Guerre au Moyen-Orient : quel impact réel sur l'immobilier ?
Un conflit éclate, le baril s'envole, et l'inquiétude gagne : « faut-il craindre pour l'immobilier ? » La bonne réponse ne se trouve pas dans les gros titres — elle se lit dans la data. Indicateur par indicateur.
Analyse à jour de juillet 2026 · Sources officielles (INSEE, Notaires de France, FMI) · Sujet traité avec sobriété ; pas un conseil en investissement.
Le bruit est en retard. La data est à l'heure.

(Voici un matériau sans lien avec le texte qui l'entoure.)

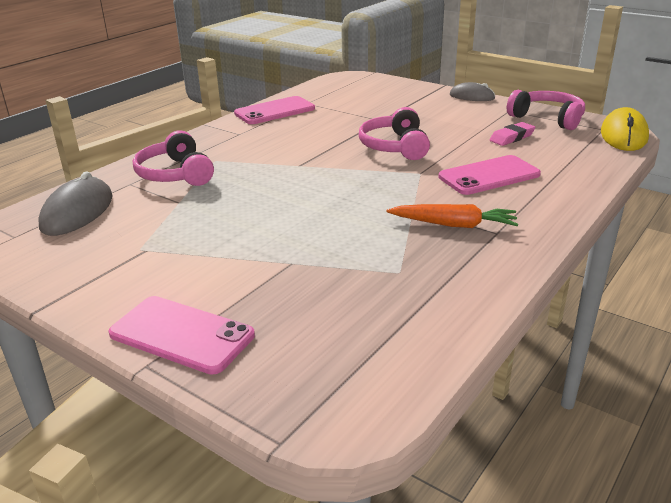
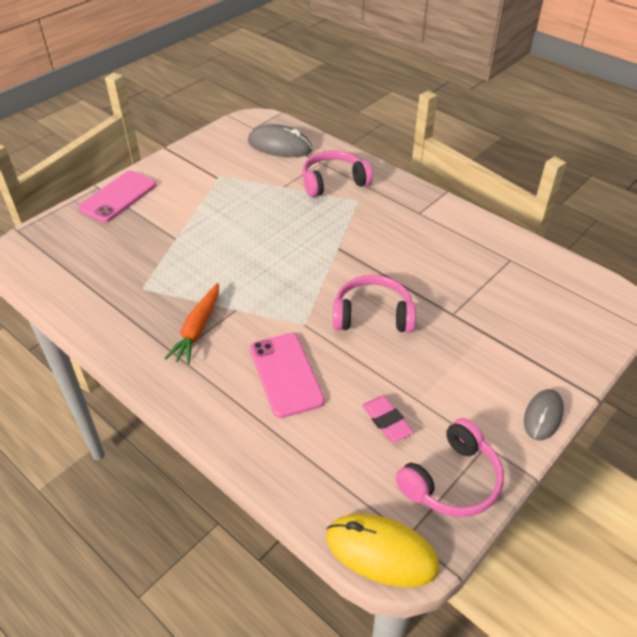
camera: 95 degrees right, 15 degrees up
(275, 111) = (482, 235): pink phone -> none

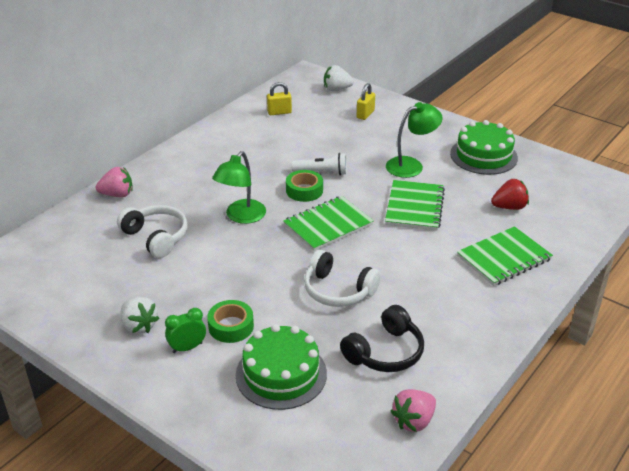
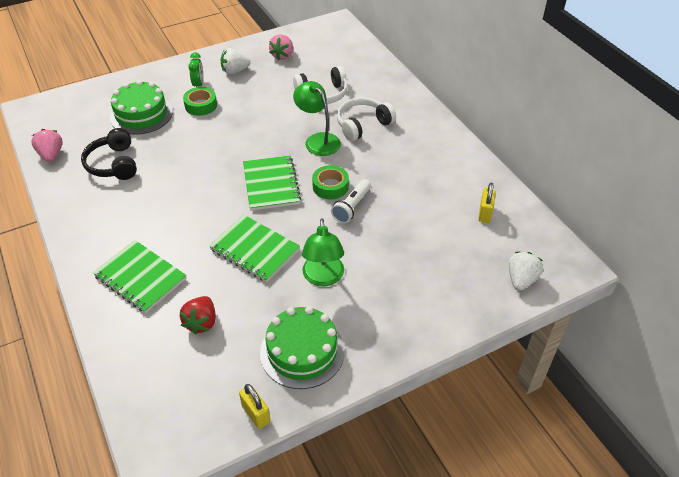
camera: 115 degrees right, 10 degrees up
(117, 194) = (392, 86): pink strawberry -> pink strawberry (282, 56)
(338, 290) = (190, 163): white headphones -> white headphones (362, 125)
(365, 114) = (448, 282): yellow padlock -> yellow padlock (256, 414)
(504, 258) = (140, 277): green notebook -> green notebook turned 45 degrees counterclockwise

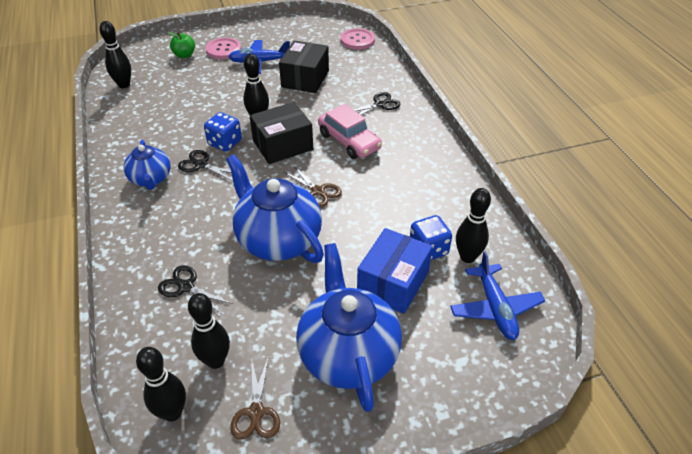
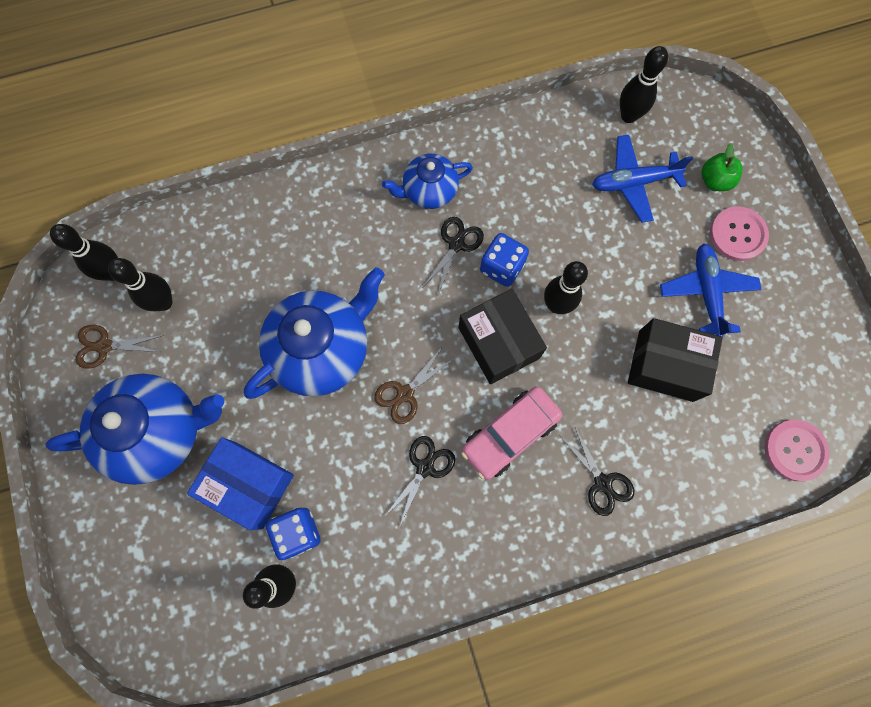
camera: 90 degrees right, 30 degrees up
(186, 287) = (258, 259): black scissors -> black scissors (425, 467)
(495, 308) = (203, 604): blue plane -> blue plane (634, 182)

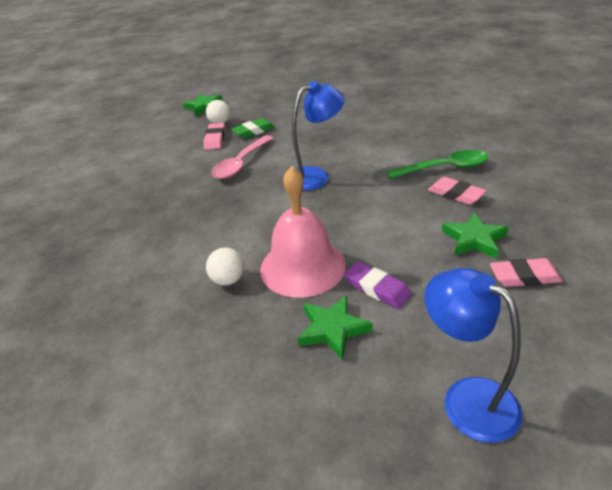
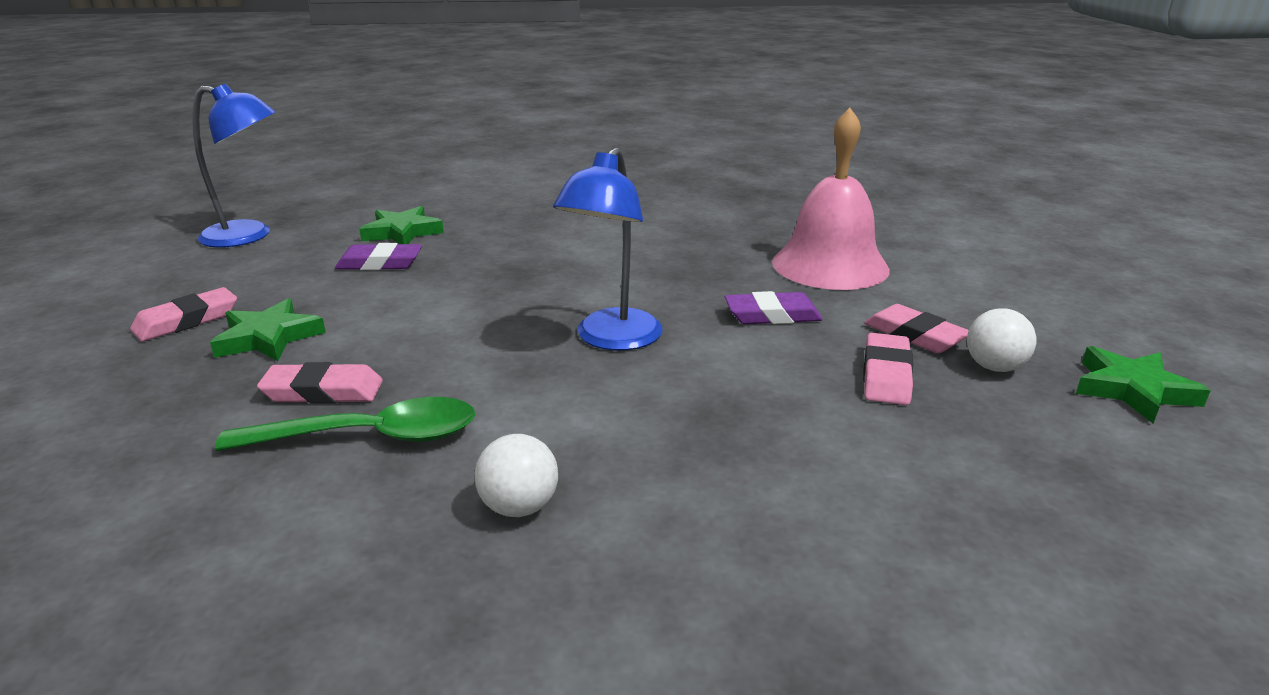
camera: 135 degrees right, 10 degrees down
(228, 280) = (552, 226): white ball -> white ball (519, 507)
(241, 164) = (772, 315): pink spoon -> purple eraser
(253, 131) = (886, 375): green eraser -> pink eraser
(302, 266) = (486, 253): pink bell -> pink bell (830, 265)
(444, 168) = (370, 437): green spoon -> green spoon turned 135 degrees counterclockwise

Médias et réseaux sociaux vivent du catastrophisme, et arrivent souvent après la bataille. Une équipe qui COMPREND le marché fait l'inverse : elle croise plusieurs indicateurs, raconte leur histoire — passé, présent, trajectoire — et adapte son discours. Résultat : du sang-froid, et des résultats homogènes plutôt qu'en dents de scie.
Du baril à votre mensualité : le fil réel.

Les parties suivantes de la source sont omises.